* [WORK REQUEST]:
Give back exactly the lines of the data below, starting with the line that has "1500 | UOM: tab |" and going on through the line that has "9960 | UOM: tab |".

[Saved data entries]
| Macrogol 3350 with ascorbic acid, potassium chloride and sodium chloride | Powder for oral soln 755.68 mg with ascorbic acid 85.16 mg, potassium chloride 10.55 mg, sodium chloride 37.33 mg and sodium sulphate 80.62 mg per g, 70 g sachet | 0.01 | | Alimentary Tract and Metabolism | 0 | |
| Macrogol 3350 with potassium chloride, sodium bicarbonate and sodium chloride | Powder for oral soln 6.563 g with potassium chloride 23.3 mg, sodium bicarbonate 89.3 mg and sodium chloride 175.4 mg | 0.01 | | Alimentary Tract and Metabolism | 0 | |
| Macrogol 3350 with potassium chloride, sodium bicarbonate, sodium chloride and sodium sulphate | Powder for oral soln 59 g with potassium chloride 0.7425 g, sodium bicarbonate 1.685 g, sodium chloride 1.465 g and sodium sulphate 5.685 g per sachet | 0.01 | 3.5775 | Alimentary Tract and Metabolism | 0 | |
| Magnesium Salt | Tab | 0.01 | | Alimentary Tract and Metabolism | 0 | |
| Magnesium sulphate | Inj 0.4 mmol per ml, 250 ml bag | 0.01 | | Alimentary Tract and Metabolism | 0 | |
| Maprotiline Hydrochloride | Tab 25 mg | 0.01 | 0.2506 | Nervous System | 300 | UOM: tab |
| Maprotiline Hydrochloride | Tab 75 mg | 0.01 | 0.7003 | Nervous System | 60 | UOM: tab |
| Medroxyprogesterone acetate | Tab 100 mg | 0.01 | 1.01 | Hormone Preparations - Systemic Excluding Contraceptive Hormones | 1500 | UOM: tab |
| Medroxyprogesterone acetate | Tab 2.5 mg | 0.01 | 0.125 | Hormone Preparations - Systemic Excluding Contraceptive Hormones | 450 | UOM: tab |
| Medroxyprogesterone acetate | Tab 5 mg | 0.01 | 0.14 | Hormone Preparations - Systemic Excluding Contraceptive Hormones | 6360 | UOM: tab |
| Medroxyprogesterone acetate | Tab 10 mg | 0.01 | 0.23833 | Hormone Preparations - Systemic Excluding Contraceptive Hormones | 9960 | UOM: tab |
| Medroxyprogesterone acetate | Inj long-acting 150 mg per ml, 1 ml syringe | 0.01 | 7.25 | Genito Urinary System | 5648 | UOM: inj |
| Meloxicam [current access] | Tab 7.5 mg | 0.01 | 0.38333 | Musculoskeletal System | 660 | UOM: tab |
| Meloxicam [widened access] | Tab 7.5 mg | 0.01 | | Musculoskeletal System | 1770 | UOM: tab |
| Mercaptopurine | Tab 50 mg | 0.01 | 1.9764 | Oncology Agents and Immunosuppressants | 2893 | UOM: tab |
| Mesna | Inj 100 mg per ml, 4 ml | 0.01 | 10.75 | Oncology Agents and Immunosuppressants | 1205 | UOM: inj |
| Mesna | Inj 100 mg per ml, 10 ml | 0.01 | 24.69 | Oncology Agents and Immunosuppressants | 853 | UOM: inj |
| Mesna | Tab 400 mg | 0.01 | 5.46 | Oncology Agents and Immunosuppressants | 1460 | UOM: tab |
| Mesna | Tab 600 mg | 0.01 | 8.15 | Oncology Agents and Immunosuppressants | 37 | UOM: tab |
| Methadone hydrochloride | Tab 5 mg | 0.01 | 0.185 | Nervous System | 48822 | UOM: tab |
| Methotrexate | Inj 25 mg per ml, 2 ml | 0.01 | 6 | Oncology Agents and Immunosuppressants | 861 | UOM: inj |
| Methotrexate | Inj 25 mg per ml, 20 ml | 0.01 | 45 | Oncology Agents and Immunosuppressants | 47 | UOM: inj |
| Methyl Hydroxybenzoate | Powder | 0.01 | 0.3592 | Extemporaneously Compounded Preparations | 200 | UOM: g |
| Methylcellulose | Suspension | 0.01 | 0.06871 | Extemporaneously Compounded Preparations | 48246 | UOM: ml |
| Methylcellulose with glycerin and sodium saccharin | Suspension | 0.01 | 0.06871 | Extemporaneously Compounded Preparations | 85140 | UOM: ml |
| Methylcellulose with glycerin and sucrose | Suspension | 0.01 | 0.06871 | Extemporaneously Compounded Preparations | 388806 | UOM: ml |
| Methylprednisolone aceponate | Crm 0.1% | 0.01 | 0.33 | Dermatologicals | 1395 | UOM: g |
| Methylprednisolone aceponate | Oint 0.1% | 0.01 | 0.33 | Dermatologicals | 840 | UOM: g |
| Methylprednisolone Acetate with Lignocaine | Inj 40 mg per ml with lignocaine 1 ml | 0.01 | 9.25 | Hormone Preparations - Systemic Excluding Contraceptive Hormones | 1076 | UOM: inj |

* [EXERCISE SOLUTION]:
| Medroxyprogesterone acetate | Tab 100 mg | 0.01 | 1.01 | Hormone Preparations - Systemic Excluding Contraceptive Hormones | 1500 | UOM: tab |
| Medroxyprogesterone acetate | Tab 2.5 mg | 0.01 | 0.125 | Hormone Preparations - Systemic Excluding Contraceptive Hormones | 450 | UOM: tab |
| Medroxyprogesterone acetate | Tab 5 mg | 0.01 | 0.14 | Hormone Preparations - Systemic Excluding Contraceptive Hormones | 6360 | UOM: tab |
| Medroxyprogesterone acetate | Tab 10 mg | 0.01 | 0.23833 | Hormone Preparations - Systemic Excluding Contraceptive Hormones | 9960 | UOM: tab |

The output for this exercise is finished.